Copy the lines below as they are; omit the images they contain.

● Dataset records
------------------------------
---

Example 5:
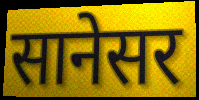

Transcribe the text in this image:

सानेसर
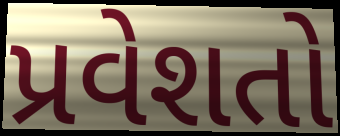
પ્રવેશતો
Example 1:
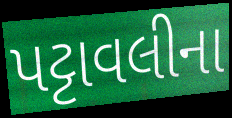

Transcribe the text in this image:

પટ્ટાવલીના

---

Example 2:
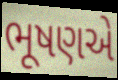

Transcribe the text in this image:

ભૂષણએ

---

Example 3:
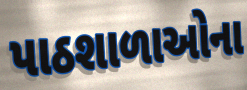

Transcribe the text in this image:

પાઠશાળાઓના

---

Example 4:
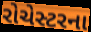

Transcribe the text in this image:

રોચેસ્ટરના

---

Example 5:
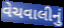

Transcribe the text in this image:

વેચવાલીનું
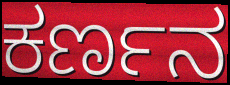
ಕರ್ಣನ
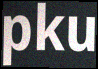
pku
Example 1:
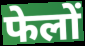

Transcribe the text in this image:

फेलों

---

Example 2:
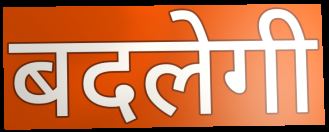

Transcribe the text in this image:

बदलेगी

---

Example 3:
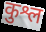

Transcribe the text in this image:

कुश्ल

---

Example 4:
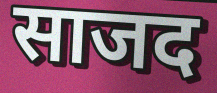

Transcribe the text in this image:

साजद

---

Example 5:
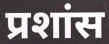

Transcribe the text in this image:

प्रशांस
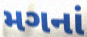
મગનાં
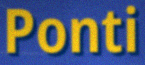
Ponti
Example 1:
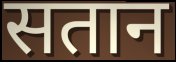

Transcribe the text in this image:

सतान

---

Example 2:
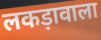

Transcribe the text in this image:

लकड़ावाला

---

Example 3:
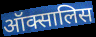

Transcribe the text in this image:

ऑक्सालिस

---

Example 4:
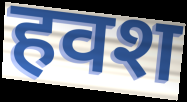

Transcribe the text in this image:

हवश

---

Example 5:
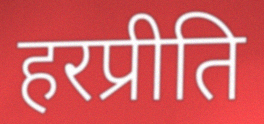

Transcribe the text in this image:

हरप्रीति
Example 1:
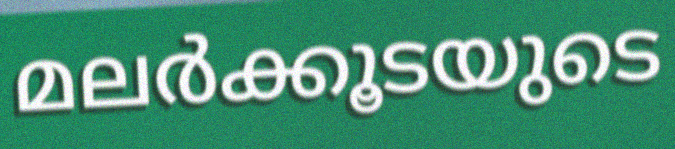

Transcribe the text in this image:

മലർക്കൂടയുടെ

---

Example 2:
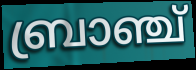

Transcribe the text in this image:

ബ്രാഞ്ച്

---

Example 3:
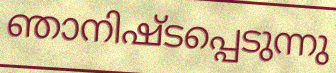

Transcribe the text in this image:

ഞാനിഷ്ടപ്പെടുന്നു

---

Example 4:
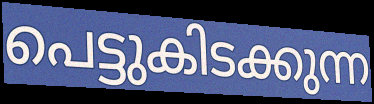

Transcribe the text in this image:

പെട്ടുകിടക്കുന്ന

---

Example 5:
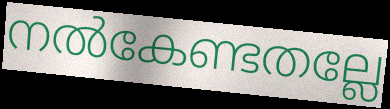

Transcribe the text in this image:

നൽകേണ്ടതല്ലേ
------------------------------
● YOUR SOLUTION
---

Example 5:

Transcribe the text in this image:

सानेसर
પ્રવેશતો
Example 1:

Transcribe the text in this image:

પટ્ટાવલીના

---

Example 2:

Transcribe the text in this image:

ભૂષણએ

---

Example 3:

Transcribe the text in this image:

પાઠશાળાઓના

---

Example 4:

Transcribe the text in this image:

રોચેસ્ટરના

---

Example 5:

Transcribe the text in this image:

વેચવાલીનું
ಕರ್ಣನ
pku
Example 1:

Transcribe the text in this image:

फेलों

---

Example 2:

Transcribe the text in this image:

बदलेगी

---

Example 3:

Transcribe the text in this image:

कुश्ल

---

Example 4:

Transcribe the text in this image:

साजद

---

Example 5:

Transcribe the text in this image:

प्रशांस
મગનાં
Ponti
Example 1:

Transcribe the text in this image:

सतान

---

Example 2:

Transcribe the text in this image:

लकड़ावाला

---

Example 3:

Transcribe the text in this image:

ऑक्सालिस

---

Example 4:

Transcribe the text in this image:

हवश

---

Example 5:

Transcribe the text in this image:

हरप्रीति
Example 1:

Transcribe the text in this image:

മലർക്കൂടയുടെ

---

Example 2:

Transcribe the text in this image:

ബ്രാഞ്ച്

---

Example 3:

Transcribe the text in this image:

ഞാനിഷ്ടപ്പെടുന്നു

---

Example 4:

Transcribe the text in this image:

പെട്ടുകിടക്കുന്ന

---

Example 5:

Transcribe the text in this image:

നൽകേണ്ടതല്ലേ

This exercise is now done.